Auch die 2011 und 2012 gefundenen Schädlinge Duqu, Flame und Gauss seien wie Stuxnet Teil eines größer angelegten zielgerichteten Angriffs gewesen, meint Kamluk, da sich viele Gemeinsamkeiten der Schadcodes erkennen ließen.

Dumm nur für die Verursacher sei gewesen, dass die Malware in der freien Wildbahn aufgetaucht sei, statt nur die anvisierten Ziele anzugreifen. Die künftig wohl noch zielgerichteteren und geheimeren Angriffe seien viel gefährlicher.

2012

In verschiedenen zielgerichteten Angriffen wurden komplette Festplatten durch Computerschädlinge gelöscht. Die Angriffe zielten besonders auf die Ölindustrie im arabischen Raum, Hauptziel sei jedoch die iranische Industrie gewesen, vermutet Kaspersky. Im Gegenzug richtete “Mad Attack” in Israel Schaden an – angebliche Bild-Anhänge, die dann auch angezeigt wurden, waren eigentlich EXE-Dateien, die Daten löschten. In der zweiten Jahreshälfte zerstörte der Schädling “shamoon” Bootsektoren vor allem im asiatischen Raum.

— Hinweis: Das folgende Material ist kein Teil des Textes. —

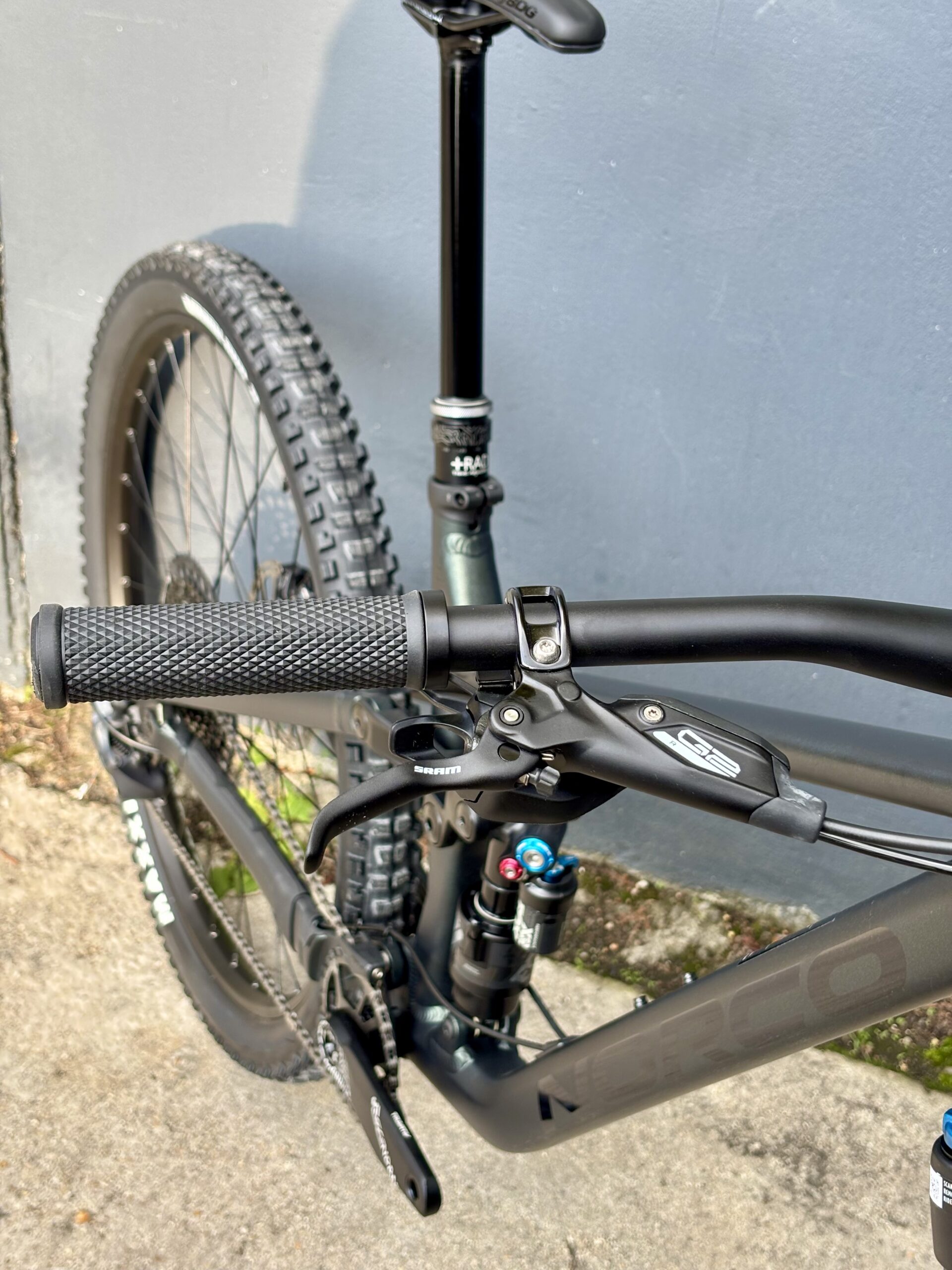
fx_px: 1907
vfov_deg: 36.8
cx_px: 476
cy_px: 635
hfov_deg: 28.0
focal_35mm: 52
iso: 50
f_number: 1.6
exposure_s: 1/121
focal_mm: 5.96
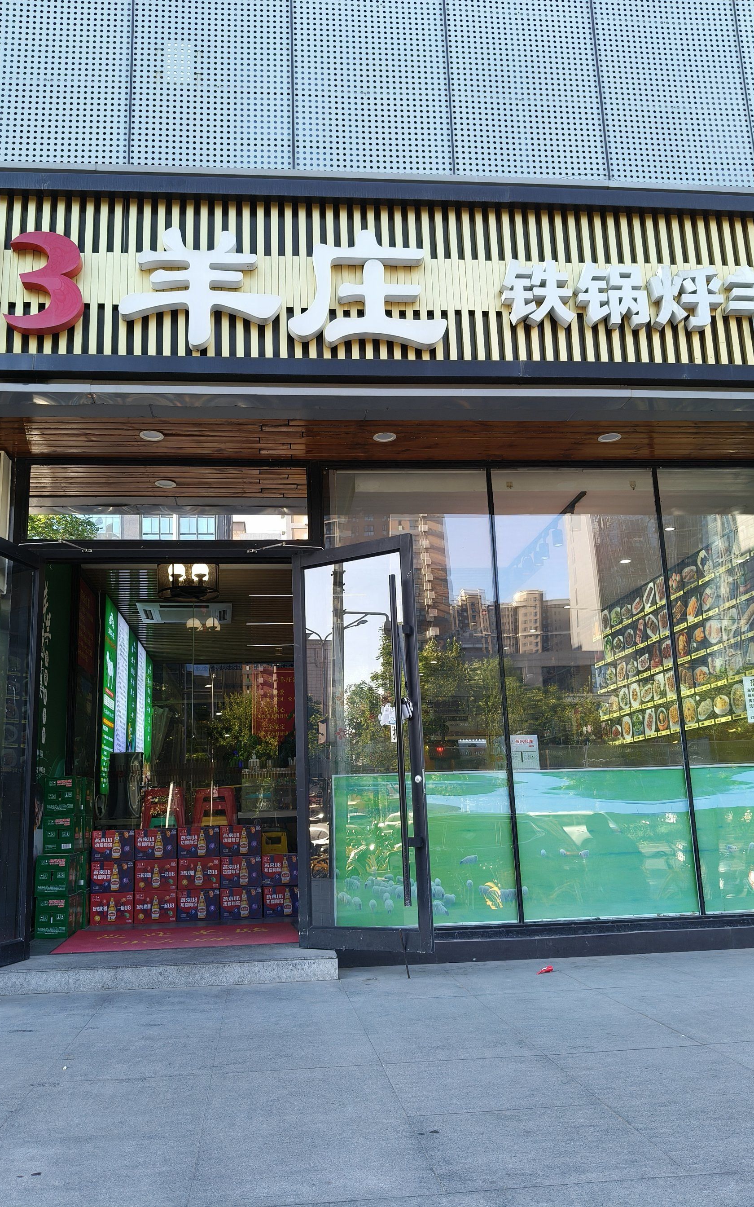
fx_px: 921
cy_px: 606
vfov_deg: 66.5
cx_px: 348
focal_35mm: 28
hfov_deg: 44.5
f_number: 1.8
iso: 80
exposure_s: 1/175
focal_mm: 4.84
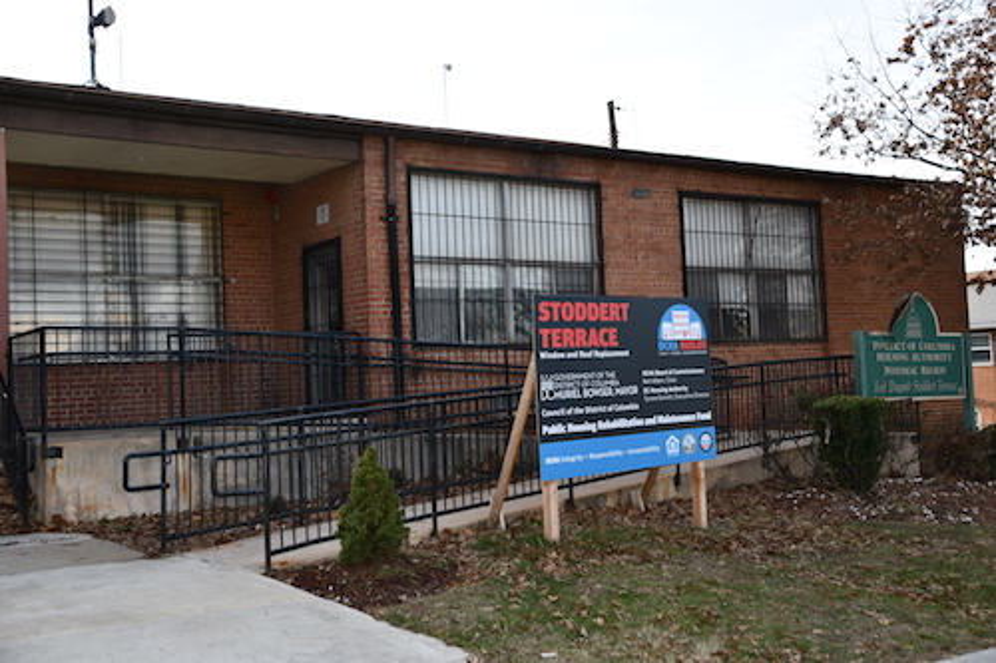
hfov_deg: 49.6
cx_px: 498
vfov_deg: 34.2
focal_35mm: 39
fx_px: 1079
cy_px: 332
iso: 100
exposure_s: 1/250
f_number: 4.5
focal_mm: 26
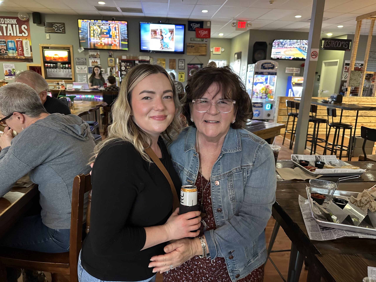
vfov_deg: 56.8
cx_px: 188
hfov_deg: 71.6
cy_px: 141
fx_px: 261
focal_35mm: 24
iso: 1000
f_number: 1.78
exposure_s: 1/40
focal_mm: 6.86
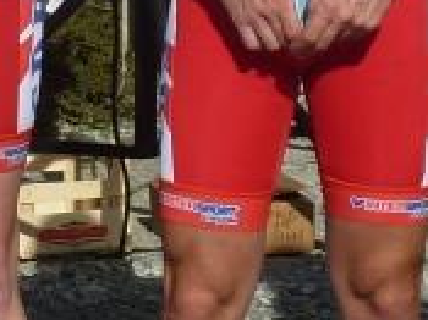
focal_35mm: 322
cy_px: -100
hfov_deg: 6.1
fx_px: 3979
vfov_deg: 4.6
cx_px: -120
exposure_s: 1/640
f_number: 5.6
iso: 80
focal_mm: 9.1
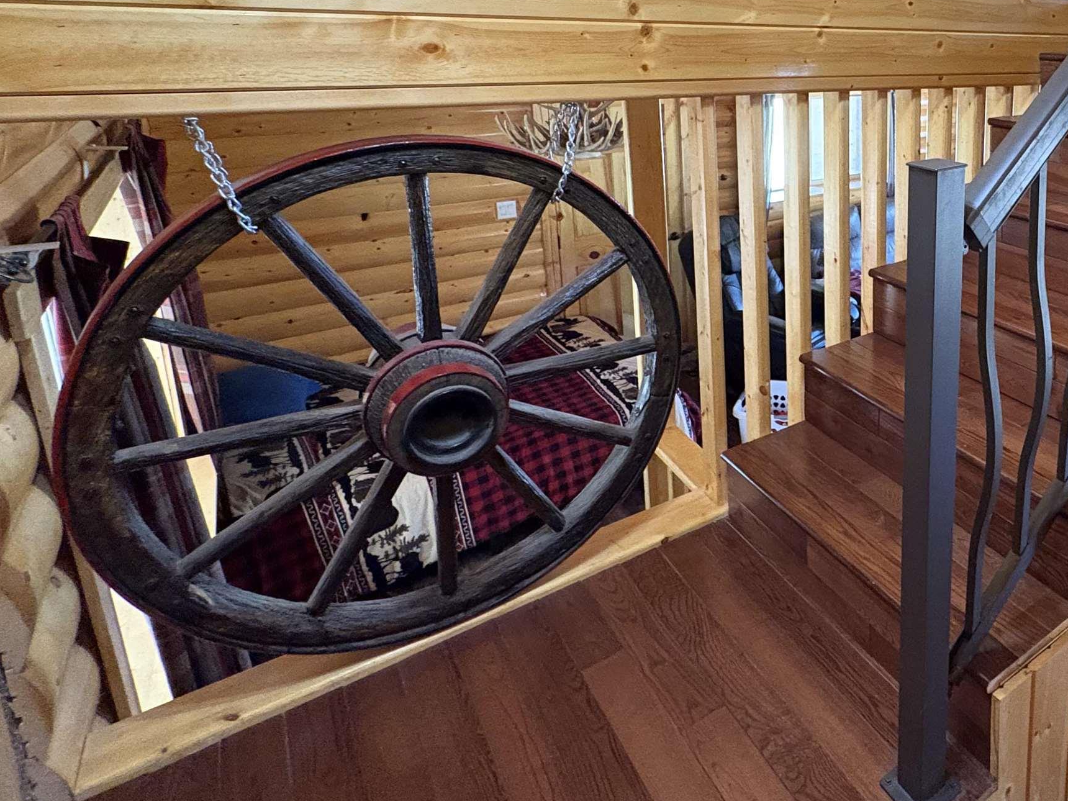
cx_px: 893
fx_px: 771
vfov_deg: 52.2
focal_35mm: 25
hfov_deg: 62.0
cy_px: 190
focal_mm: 2.22
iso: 640
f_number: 2.2
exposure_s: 1/40
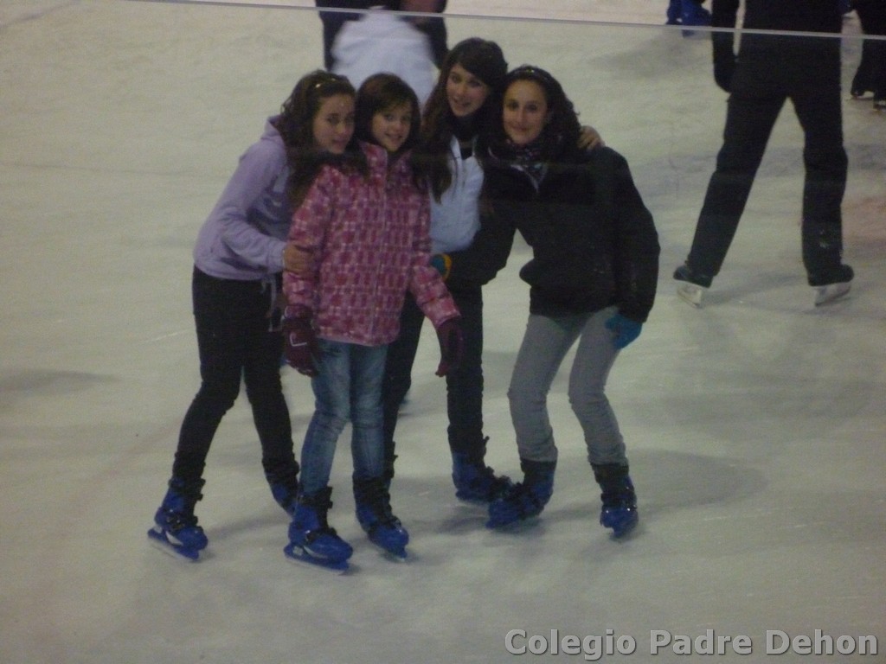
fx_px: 3711
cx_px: 443
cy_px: 332
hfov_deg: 13.6
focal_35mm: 145
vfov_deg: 10.2
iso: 1000
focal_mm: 26
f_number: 5.9
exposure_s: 1/60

Kurz und gut: Der Cyberkrieg findet schon längst statt. Nicht ohne Grund führte die EU schon mehrere Cyberkrieg-Manöver durch. Cyberterrorismus sieht die NATO dagegen – zumindest offiziell – noch nicht als Bedrohung.

Und die Zukunft?

Experten sehen mehr server-spezifische Angriffe, auch Unix-basierte, auf die Welt zukommen. Client-Trojaner sind dabei nur die Träger, viel wichtiger für Cyberkriminelle und kriegführende Nationen ist das Zerstören wichtiger Infrastrukturen und damit der Server dahinter.

Mac-basierte Schädlinge wie “flashback”  greifen weiter an (hier wurde bereits ein Botnetz aus 700.000 Macs erkannt. Neue Schädlinge dieser Art werden kommen, sind sich die Experten sicher.

2012 tauchte auch ein erstes Rootkit für den Macintosh auf, fügt Christian Funk von Kaspersky an. Derartige Schädlinge, die sich unbemerkt im Systemkern einrichten, sind bislang vor allem unter Windows aktiv.

Der Trend laut Experten auf Security-Veranstaltungen: Angeblich sichere Betriebssysteme werden umgangen, als neue Bedrohungen kommen Multiplattform-Schädlinge. Außerdem sind Angriffe auf und von Cloud-Infrastrukturen zu erwarten. Die Securityindustrie, so die einhellige Meinung, muss das Blacklisting um Whitelisting erweitern, um Fehlalarme einzudämmen – und müssen dieses zugleich schützen, damit die Listen sauberer Websites nicht unterwandert werden. Dabei sei die Zusammenarbit vieler Hersteller und Nutzer wichtig, meint Chistian Funk von Kaspersky Labs – sonst werden wir der digitalen Gefahr nicht mehr Herr.